Roth, Yalçınkaya kararı hakkında şöyle konuştu:
“Birinin telefonunda bulunan belirli bir uygulama, Bylock uygulamasını kullanmak, bu sadece mesajlaşma uygulaması, hiçbir şey ifade etmez. Avrupa İnsan Hakları Mahkemesi yerinde bir karar vererek, hiçbir şeyin kanıtı olmadığını söyledi. Erdoğan yönetimindeki mahkemelerin sadece uygulamaya dayanarak insanları mahkum etmesi saçma. Bu tam bir haksızlık.

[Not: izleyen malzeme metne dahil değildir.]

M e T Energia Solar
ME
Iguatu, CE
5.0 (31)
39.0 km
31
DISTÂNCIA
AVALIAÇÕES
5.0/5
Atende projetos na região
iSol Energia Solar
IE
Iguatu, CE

AİHM bu kararı verdi, hükümet uymuyor.”
“Bence Türk halkı Erdoğan’ın otokrasisinden giderek daha fazla bıktı ve bunu gördük çünkü Erdoğan, çok tehdit edici bulduğu siyasi rakiplerini periyodik olarak hapse atıyor. Erdoğan, özgür ve adil bir seçim yapılmasına izin verirse başı dertte olur. Adil demokrasi anlayışını tamamen baltalayacak adımlara başvuruyor. Artık Dünya bunun farkında. Yani eğer Putin ya da Lukaşenko gibi birinin yönünde hareket ediyorsa, orada hala seçim oyunları oynanıyor, ama kimse bunların meşru seçimler olduğunu iddia etmiyorsa, aradığı meşruiyeti kaybedecek. Tam bir diktatör olarak karşımıza çıkacak. Yani o bunu dengelemeye çalışıyor. Gerçek bir seçim gibi görünen bir şey yapmaya çalışıyor ama aslında oyun alanını ağmeye çalışıyor. Hükümetlerin geri adım atmaması ve bu diğer kaygıların demokrasiyi savunmalarının önüne geçmesine izin vermemesi gerektiğini düşünüyorum.”